Problem to work on -
In full and word for word, print the data below.

(Stored dataset items)
· · · · · · ·
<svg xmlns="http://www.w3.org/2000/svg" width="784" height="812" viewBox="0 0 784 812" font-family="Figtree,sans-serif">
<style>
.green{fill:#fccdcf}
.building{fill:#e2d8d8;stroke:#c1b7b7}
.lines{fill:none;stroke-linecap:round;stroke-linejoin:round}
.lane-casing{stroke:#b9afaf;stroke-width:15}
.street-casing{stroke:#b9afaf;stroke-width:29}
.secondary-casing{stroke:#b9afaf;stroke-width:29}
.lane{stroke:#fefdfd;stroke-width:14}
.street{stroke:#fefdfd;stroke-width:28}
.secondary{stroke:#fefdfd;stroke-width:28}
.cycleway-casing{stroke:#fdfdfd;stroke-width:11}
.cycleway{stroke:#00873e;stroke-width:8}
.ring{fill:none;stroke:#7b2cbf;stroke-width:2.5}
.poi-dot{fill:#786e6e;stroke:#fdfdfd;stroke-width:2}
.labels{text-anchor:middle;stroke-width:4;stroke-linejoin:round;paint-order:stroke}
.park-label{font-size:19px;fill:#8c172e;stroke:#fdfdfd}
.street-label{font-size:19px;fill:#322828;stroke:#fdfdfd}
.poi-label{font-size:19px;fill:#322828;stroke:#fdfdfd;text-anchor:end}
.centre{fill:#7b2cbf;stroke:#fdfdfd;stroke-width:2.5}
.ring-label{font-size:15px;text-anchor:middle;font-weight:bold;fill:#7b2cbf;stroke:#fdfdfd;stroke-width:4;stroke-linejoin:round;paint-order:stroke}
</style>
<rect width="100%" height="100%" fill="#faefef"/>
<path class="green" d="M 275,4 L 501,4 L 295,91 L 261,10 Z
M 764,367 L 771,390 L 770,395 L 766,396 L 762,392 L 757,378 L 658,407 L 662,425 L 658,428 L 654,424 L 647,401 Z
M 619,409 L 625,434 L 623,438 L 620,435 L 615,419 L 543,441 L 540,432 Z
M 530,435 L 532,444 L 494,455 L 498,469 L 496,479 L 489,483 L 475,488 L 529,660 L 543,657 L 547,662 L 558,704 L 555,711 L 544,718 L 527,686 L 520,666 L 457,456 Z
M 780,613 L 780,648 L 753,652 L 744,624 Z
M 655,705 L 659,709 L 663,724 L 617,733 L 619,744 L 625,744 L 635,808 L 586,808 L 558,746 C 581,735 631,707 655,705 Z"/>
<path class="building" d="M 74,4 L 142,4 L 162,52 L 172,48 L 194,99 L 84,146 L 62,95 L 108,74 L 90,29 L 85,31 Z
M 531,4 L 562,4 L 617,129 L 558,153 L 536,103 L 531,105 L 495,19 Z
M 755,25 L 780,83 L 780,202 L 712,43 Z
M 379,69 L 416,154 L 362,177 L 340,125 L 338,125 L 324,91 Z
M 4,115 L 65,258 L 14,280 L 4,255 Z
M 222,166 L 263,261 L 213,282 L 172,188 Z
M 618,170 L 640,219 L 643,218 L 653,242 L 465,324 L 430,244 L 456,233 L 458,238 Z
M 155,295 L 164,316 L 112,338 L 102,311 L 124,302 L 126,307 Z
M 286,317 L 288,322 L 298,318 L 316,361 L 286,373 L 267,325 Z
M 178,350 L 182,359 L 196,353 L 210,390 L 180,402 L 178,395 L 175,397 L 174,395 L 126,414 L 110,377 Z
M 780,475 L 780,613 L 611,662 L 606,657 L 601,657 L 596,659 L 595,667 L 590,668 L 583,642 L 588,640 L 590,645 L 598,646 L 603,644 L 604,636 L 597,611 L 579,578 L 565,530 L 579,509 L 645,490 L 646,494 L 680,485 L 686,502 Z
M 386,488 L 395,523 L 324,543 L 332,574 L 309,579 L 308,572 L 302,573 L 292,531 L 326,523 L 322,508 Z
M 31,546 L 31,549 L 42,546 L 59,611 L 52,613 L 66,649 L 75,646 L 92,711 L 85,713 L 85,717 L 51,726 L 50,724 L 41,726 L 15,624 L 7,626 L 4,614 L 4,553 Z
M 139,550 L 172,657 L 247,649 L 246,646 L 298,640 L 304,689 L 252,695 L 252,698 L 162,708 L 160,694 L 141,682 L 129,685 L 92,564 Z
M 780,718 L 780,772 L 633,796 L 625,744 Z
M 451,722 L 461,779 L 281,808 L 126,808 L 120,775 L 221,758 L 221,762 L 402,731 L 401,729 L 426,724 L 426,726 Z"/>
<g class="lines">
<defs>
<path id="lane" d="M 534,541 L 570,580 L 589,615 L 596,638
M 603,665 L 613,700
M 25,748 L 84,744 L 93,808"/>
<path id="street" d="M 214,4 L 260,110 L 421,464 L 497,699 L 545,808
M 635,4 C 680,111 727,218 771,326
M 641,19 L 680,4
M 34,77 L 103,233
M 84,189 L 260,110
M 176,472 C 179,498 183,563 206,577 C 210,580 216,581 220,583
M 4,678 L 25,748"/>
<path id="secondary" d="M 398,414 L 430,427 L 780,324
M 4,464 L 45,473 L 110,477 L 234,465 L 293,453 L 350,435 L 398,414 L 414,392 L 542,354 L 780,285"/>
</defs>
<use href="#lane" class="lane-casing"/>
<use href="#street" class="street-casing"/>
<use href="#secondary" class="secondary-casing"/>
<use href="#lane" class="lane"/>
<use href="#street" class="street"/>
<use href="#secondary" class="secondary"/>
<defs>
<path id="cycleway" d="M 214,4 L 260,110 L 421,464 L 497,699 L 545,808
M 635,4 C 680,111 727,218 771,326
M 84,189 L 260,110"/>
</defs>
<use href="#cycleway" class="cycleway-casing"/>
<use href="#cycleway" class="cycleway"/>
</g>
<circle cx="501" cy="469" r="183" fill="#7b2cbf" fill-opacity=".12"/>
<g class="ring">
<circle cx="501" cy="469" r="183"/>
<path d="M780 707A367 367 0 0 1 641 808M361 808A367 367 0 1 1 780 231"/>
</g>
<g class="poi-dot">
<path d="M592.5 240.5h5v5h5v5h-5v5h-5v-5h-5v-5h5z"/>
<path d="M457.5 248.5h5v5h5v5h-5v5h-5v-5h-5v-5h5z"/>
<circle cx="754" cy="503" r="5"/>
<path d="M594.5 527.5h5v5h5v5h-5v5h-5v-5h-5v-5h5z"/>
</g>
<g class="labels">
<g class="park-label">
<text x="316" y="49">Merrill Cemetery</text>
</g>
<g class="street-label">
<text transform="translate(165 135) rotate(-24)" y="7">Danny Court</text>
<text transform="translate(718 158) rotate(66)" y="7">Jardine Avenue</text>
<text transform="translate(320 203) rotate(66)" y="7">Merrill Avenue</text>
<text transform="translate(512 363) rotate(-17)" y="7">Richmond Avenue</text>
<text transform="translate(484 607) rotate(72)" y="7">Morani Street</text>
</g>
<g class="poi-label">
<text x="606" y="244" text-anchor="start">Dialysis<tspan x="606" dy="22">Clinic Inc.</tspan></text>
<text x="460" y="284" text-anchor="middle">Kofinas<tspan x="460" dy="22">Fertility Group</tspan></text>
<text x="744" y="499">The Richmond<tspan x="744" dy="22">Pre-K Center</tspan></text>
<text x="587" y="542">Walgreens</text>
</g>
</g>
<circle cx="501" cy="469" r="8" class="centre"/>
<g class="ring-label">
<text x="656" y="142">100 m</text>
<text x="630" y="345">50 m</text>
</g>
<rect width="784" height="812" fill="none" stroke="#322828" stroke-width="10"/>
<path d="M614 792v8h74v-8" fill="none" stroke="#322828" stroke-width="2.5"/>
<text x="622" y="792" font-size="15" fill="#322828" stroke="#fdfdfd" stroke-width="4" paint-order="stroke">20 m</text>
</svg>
· · · · · · ·
Problem solution -
<svg xmlns="http://www.w3.org/2000/svg" width="784" height="812" viewBox="0 0 784 812" font-family="Figtree,sans-serif">
<style>
.green{fill:#fccdcf}
.building{fill:#e2d8d8;stroke:#c1b7b7}
.lines{fill:none;stroke-linecap:round;stroke-linejoin:round}
.lane-casing{stroke:#b9afaf;stroke-width:15}
.street-casing{stroke:#b9afaf;stroke-width:29}
.secondary-casing{stroke:#b9afaf;stroke-width:29}
.lane{stroke:#fefdfd;stroke-width:14}
.street{stroke:#fefdfd;stroke-width:28}
.secondary{stroke:#fefdfd;stroke-width:28}
.cycleway-casing{stroke:#fdfdfd;stroke-width:11}
.cycleway{stroke:#00873e;stroke-width:8}
.ring{fill:none;stroke:#7b2cbf;stroke-width:2.5}
.poi-dot{fill:#786e6e;stroke:#fdfdfd;stroke-width:2}
.labels{text-anchor:middle;stroke-width:4;stroke-linejoin:round;paint-order:stroke}
.park-label{font-size:19px;fill:#8c172e;stroke:#fdfdfd}
.street-label{font-size:19px;fill:#322828;stroke:#fdfdfd}
.poi-label{font-size:19px;fill:#322828;stroke:#fdfdfd;text-anchor:end}
.centre{fill:#7b2cbf;stroke:#fdfdfd;stroke-width:2.5}
.ring-label{font-size:15px;text-anchor:middle;font-weight:bold;fill:#7b2cbf;stroke:#fdfdfd;stroke-width:4;stroke-linejoin:round;paint-order:stroke}
</style>
<rect width="100%" height="100%" fill="#faefef"/>
<path class="green" d="M 275,4 L 501,4 L 295,91 L 261,10 Z
M 764,367 L 771,390 L 770,395 L 766,396 L 762,392 L 757,378 L 658,407 L 662,425 L 658,428 L 654,424 L 647,401 Z
M 619,409 L 625,434 L 623,438 L 620,435 L 615,419 L 543,441 L 540,432 Z
M 530,435 L 532,444 L 494,455 L 498,469 L 496,479 L 489,483 L 475,488 L 529,660 L 543,657 L 547,662 L 558,704 L 555,711 L 544,718 L 527,686 L 520,666 L 457,456 Z
M 780,613 L 780,648 L 753,652 L 744,624 Z
M 655,705 L 659,709 L 663,724 L 617,733 L 619,744 L 625,744 L 635,808 L 586,808 L 558,746 C 581,735 631,707 655,705 Z"/>
<path class="building" d="M 74,4 L 142,4 L 162,52 L 172,48 L 194,99 L 84,146 L 62,95 L 108,74 L 90,29 L 85,31 Z
M 531,4 L 562,4 L 617,129 L 558,153 L 536,103 L 531,105 L 495,19 Z
M 755,25 L 780,83 L 780,202 L 712,43 Z
M 379,69 L 416,154 L 362,177 L 340,125 L 338,125 L 324,91 Z
M 4,115 L 65,258 L 14,280 L 4,255 Z
M 222,166 L 263,261 L 213,282 L 172,188 Z
M 618,170 L 640,219 L 643,218 L 653,242 L 465,324 L 430,244 L 456,233 L 458,238 Z
M 155,295 L 164,316 L 112,338 L 102,311 L 124,302 L 126,307 Z
M 286,317 L 288,322 L 298,318 L 316,361 L 286,373 L 267,325 Z
M 178,350 L 182,359 L 196,353 L 210,390 L 180,402 L 178,395 L 175,397 L 174,395 L 126,414 L 110,377 Z
M 780,475 L 780,613 L 611,662 L 606,657 L 601,657 L 596,659 L 595,667 L 590,668 L 583,642 L 588,640 L 590,645 L 598,646 L 603,644 L 604,636 L 597,611 L 579,578 L 565,530 L 579,509 L 645,490 L 646,494 L 680,485 L 686,502 Z
M 386,488 L 395,523 L 324,543 L 332,574 L 309,579 L 308,572 L 302,573 L 292,531 L 326,523 L 322,508 Z
M 31,546 L 31,549 L 42,546 L 59,611 L 52,613 L 66,649 L 75,646 L 92,711 L 85,713 L 85,717 L 51,726 L 50,724 L 41,726 L 15,624 L 7,626 L 4,614 L 4,553 Z
M 139,550 L 172,657 L 247,649 L 246,646 L 298,640 L 304,689 L 252,695 L 252,698 L 162,708 L 160,694 L 141,682 L 129,685 L 92,564 Z
M 780,718 L 780,772 L 633,796 L 625,744 Z
M 451,722 L 461,779 L 281,808 L 126,808 L 120,775 L 221,758 L 221,762 L 402,731 L 401,729 L 426,724 L 426,726 Z"/>
<g class="lines">
<defs>
<path id="lane" d="M 534,541 L 570,580 L 589,615 L 596,638
M 603,665 L 613,700
M 25,748 L 84,744 L 93,808"/>
<path id="street" d="M 214,4 L 260,110 L 421,464 L 497,699 L 545,808
M 635,4 C 680,111 727,218 771,326
M 641,19 L 680,4
M 34,77 L 103,233
M 84,189 L 260,110
M 176,472 C 179,498 183,563 206,577 C 210,580 216,581 220,583
M 4,678 L 25,748"/>
<path id="secondary" d="M 398,414 L 430,427 L 780,324
M 4,464 L 45,473 L 110,477 L 234,465 L 293,453 L 350,435 L 398,414 L 414,392 L 542,354 L 780,285"/>
</defs>
<use href="#lane" class="lane-casing"/>
<use href="#street" class="street-casing"/>
<use href="#secondary" class="secondary-casing"/>
<use href="#lane" class="lane"/>
<use href="#street" class="street"/>
<use href="#secondary" class="secondary"/>
<defs>
<path id="cycleway" d="M 214,4 L 260,110 L 421,464 L 497,699 L 545,808
M 635,4 C 680,111 727,218 771,326
M 84,189 L 260,110"/>
</defs>
<use href="#cycleway" class="cycleway-casing"/>
<use href="#cycleway" class="cycleway"/>
</g>
<circle cx="501" cy="469" r="183" fill="#7b2cbf" fill-opacity=".12"/>
<g class="ring">
<circle cx="501" cy="469" r="183"/>
<path d="M780 707A367 367 0 0 1 641 808M361 808A367 367 0 1 1 780 231"/>
</g>
<g class="poi-dot">
<path d="M592.5 240.5h5v5h5v5h-5v5h-5v-5h-5v-5h5z"/>
<path d="M457.5 248.5h5v5h5v5h-5v5h-5v-5h-5v-5h5z"/>
<circle cx="754" cy="503" r="5"/>
<path d="M594.5 527.5h5v5h5v5h-5v5h-5v-5h-5v-5h5z"/>
</g>
<g class="labels">
<g class="park-label">
<text x="316" y="49">Merrill Cemetery</text>
</g>
<g class="street-label">
<text transform="translate(165 135) rotate(-24)" y="7">Danny Court</text>
<text transform="translate(718 158) rotate(66)" y="7">Jardine Avenue</text>
<text transform="translate(320 203) rotate(66)" y="7">Merrill Avenue</text>
<text transform="translate(512 363) rotate(-17)" y="7">Richmond Avenue</text>
<text transform="translate(484 607) rotate(72)" y="7">Morani Street</text>
</g>
<g class="poi-label">
<text x="606" y="244" text-anchor="start">Dialysis<tspan x="606" dy="22">Clinic Inc.</tspan></text>
<text x="460" y="284" text-anchor="middle">Kofinas<tspan x="460" dy="22">Fertility Group</tspan></text>
<text x="744" y="499">The Richmond<tspan x="744" dy="22">Pre-K Center</tspan></text>
<text x="587" y="542">Walgreens</text>
</g>
</g>
<circle cx="501" cy="469" r="8" class="centre"/>
<g class="ring-label">
<text x="656" y="142">100 m</text>
<text x="630" y="345">50 m</text>
</g>
<rect width="784" height="812" fill="none" stroke="#322828" stroke-width="10"/>
<path d="M614 792v8h74v-8" fill="none" stroke="#322828" stroke-width="2.5"/>
<text x="622" y="792" font-size="15" fill="#322828" stroke="#fdfdfd" stroke-width="4" paint-order="stroke">20 m</text>
</svg>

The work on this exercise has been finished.